課題の目的
本文のうち「このように各実施形態において」で始まり「ム(図5、図8)を取得する。」まで続く部分を、「白色光」を「広帯域光」に置き換えて書き直すこと。

本文
++++++++++++++++++++

このように各実施形態において、干渉装置(測定装置100)は、撮像部113、参照ミラー110、分割部119、サンプル角度制御部(サンプルステージ制御部116)またはミラー角度制御部(参照ミラーチルト角度変更部114)の少なくとも一つ、および、撮影制御部(制御部117)を有する。撮像部は、高さが異なる複数平面を含むサンプル(111、111a)の所定の領域において、白色光(WL)とサンプル平面の干渉による干渉縞を撮影する。参照ミラーは、干渉縞を生成する。分割部は、サンプル平面に進む測定光(OL)と参照ミラーに進む参照光(RL)に、白色光の光束方向を分割する。サンプル角度制御部は、測定光の光束方向に対してサンプル平面がなす角を傾ける。ミラー角度制御部は、参照光の光束方向に対して参照ミラー平面がなす角を傾ける。撮影制御部は、撮像部による撮影を制御する。このような構成により、干渉装置は、撮影した干渉縞からサンプル平面によるインターフェログラム(図5、図8)を取得する。
サンプル角度制御部は、参照光の光束方向に対して参照ミラーの平面がなす角が垂直である状態で(図2(c))、撮像部で撮影した領域内の異なる箇所で高さが異なる複数平面による複数のインターフェログラムが取得可能な角度まで、測定光の光束方向に対してサンプル平面がなす角が垂直ではないようにサンプル平面を傾ける(S2〜S7)。サンプル平面がなす角が垂直でないように傾けた後に、撮影制御部は、撮影領域内の異なる箇所に出現する高さが異なる複数平面による干渉縞を、高さが異なる複数平面の差を測定可能な画像として撮像部で撮影するように制御する(S8)。
ミラー角度制御部は、測定光の光束方向に対してサンプル平面がなす角が垂直である状態で(図2(b))、撮像部で撮影した領域内の異なる箇所で高さが異なる複数平面による複数のインターフェログラムが取得できる角度まで、参照光の光束方向に対して参照ミラー平面が垂直ではないように参照ミラー平面を傾ける(S20〜S70)。参照ミラー平面が垂直でないように傾けた後に、撮影制御部は、撮影領域内の異なる箇所に出現する高さが異なる複数平面による干渉縞を、高さが異なる複数平面の差を測定可能な画像として撮像部で撮影するよう制御する(S80)。

++++++++++++++++++++

元資料
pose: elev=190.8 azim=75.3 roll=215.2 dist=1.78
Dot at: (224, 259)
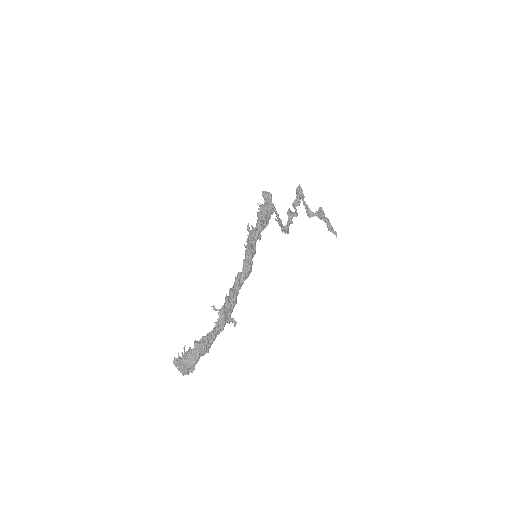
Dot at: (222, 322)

++++++++++++++++++++

解答全文
このように各実施形態において、干渉装置(測定装置100)は、撮像部113、参照ミラー110、分割部119、サンプル角度制御部(サンプルステージ制御部116)またはミラー角度制御部(参照ミラーチルト角度変更部114)の少なくとも一つ、および、撮影制御部(制御部117)を有する。撮像部は、高さが異なる複数平面を含むサンプル(111、111a)の所定の領域において、広帯域光(WL)とサンプル平面の干渉による干渉縞を撮影する。参照ミラーは、干渉縞を生成する。分割部は、サンプル平面に進む測定光(OL)と参照ミラーに進む参照光(RL)に、広帯域光の光束方向を分割する。サンプル角度制御部は、測定光の光束方向に対してサンプル平面がなす角を傾ける。ミラー角度制御部は、参照光の光束方向に対して参照ミラー平面がなす角を傾ける。撮影制御部は、撮像部による撮影を制御する。このような構成により、干渉装置は、撮影した干渉縞からサンプル平面によるインターフェログラム(図5、図8)を取得する。